Mixed effects models for time series gene expression data


Tezin Türü: Doktora

Tezin Yürütüldüğü Kurum: Orta Doğu Teknik Üniversitesi, Fen Edebiyat Fakültesi, İstatistik Bölümü, Türkiye

Tezin Onay Tarihi: 2011

Öğrenci: İBRAHİM ERKAN

Eş Danışman: ÖZLEM İLK DAĞ, İNCİ BATMAZ

Özet:

The experimental factors such as the cell type and the treatment may have different impact on expression levels of individual genes which are quantitative measurements from microarrays. The measurements can be collected at a few unevenly spaced time points with replicates. The aim of this study is to consider cell type, treatment and short time series attributes and to infer about their effects on individual genes. A mixed effects model (LME) was proposed to model the gene expression data and the performance of the model was validated by a simulation study.

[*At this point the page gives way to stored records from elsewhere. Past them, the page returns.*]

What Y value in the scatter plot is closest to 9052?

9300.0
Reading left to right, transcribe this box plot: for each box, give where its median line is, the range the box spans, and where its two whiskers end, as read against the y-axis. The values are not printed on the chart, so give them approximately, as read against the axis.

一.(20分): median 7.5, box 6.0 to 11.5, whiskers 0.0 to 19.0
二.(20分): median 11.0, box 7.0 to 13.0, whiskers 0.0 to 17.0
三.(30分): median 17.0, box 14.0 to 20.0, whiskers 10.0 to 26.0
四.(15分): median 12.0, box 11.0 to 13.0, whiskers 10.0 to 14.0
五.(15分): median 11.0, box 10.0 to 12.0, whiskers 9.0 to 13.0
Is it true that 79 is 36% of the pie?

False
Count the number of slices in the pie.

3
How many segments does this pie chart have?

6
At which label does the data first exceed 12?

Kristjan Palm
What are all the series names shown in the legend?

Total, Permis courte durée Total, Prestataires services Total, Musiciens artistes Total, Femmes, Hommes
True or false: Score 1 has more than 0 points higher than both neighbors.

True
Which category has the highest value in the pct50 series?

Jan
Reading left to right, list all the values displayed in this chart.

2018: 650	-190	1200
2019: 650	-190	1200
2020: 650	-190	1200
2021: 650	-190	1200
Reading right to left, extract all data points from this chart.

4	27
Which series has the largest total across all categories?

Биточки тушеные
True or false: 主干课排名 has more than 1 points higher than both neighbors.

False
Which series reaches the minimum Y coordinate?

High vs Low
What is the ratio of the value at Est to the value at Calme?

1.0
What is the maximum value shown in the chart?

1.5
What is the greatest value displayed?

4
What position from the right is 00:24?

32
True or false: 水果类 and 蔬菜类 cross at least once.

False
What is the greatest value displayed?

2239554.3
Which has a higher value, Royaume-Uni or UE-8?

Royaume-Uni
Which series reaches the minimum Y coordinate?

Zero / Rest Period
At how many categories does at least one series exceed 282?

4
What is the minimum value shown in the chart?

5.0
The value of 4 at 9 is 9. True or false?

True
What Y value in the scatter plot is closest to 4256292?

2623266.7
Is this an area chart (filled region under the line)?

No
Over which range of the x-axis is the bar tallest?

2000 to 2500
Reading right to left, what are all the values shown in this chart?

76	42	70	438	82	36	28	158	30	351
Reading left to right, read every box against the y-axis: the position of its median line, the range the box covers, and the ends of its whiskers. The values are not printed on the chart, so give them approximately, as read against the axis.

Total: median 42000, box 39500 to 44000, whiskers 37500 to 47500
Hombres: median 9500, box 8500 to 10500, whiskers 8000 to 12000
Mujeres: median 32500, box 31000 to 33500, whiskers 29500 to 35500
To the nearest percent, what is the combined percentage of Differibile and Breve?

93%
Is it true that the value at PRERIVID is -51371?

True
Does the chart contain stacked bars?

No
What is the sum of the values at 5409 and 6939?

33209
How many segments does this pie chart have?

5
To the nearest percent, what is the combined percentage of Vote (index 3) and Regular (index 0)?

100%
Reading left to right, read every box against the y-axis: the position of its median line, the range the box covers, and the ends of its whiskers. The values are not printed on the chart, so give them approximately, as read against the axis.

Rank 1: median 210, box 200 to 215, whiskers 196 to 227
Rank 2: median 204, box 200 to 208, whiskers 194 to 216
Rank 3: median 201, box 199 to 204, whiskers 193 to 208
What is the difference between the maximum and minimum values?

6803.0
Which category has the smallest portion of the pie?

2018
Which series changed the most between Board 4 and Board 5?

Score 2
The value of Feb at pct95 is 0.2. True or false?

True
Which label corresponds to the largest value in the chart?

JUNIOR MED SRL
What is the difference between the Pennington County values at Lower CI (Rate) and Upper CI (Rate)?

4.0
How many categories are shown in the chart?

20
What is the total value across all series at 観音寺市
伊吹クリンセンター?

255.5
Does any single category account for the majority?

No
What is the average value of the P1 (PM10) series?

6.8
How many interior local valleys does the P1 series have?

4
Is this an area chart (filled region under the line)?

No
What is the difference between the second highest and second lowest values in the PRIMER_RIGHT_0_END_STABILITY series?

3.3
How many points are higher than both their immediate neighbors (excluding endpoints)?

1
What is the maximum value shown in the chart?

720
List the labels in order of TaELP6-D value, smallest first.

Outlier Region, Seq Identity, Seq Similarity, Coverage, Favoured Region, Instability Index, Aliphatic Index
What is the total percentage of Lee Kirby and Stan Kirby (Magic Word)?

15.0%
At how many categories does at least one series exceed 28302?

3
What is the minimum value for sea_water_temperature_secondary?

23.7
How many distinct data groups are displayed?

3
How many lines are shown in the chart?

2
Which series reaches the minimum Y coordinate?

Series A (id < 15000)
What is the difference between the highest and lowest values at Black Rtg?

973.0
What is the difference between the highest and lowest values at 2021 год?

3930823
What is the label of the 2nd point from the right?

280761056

Realistic data sets were generated preserving the structure of the sample real life data studied by Nymark et al. (2007). Predictive performance of the model was evaluated by performance measures, such as accuracy, sensitivity and specificity, as well as compared to the competing method by Smyth (2004), namely Limma. Both methods were also compared on real life data. Simulation results showed that the predictive performance of LME is as high as 99%, and it produces False Discovery Rate (FDR) as low as 0.4% whereas Limma has an FDR value of at least 32%. Moreover, LME has almost 99% predictive capability on the continuous time parameter where Limma has only about 67% and even it cannot handle continuous independent variables.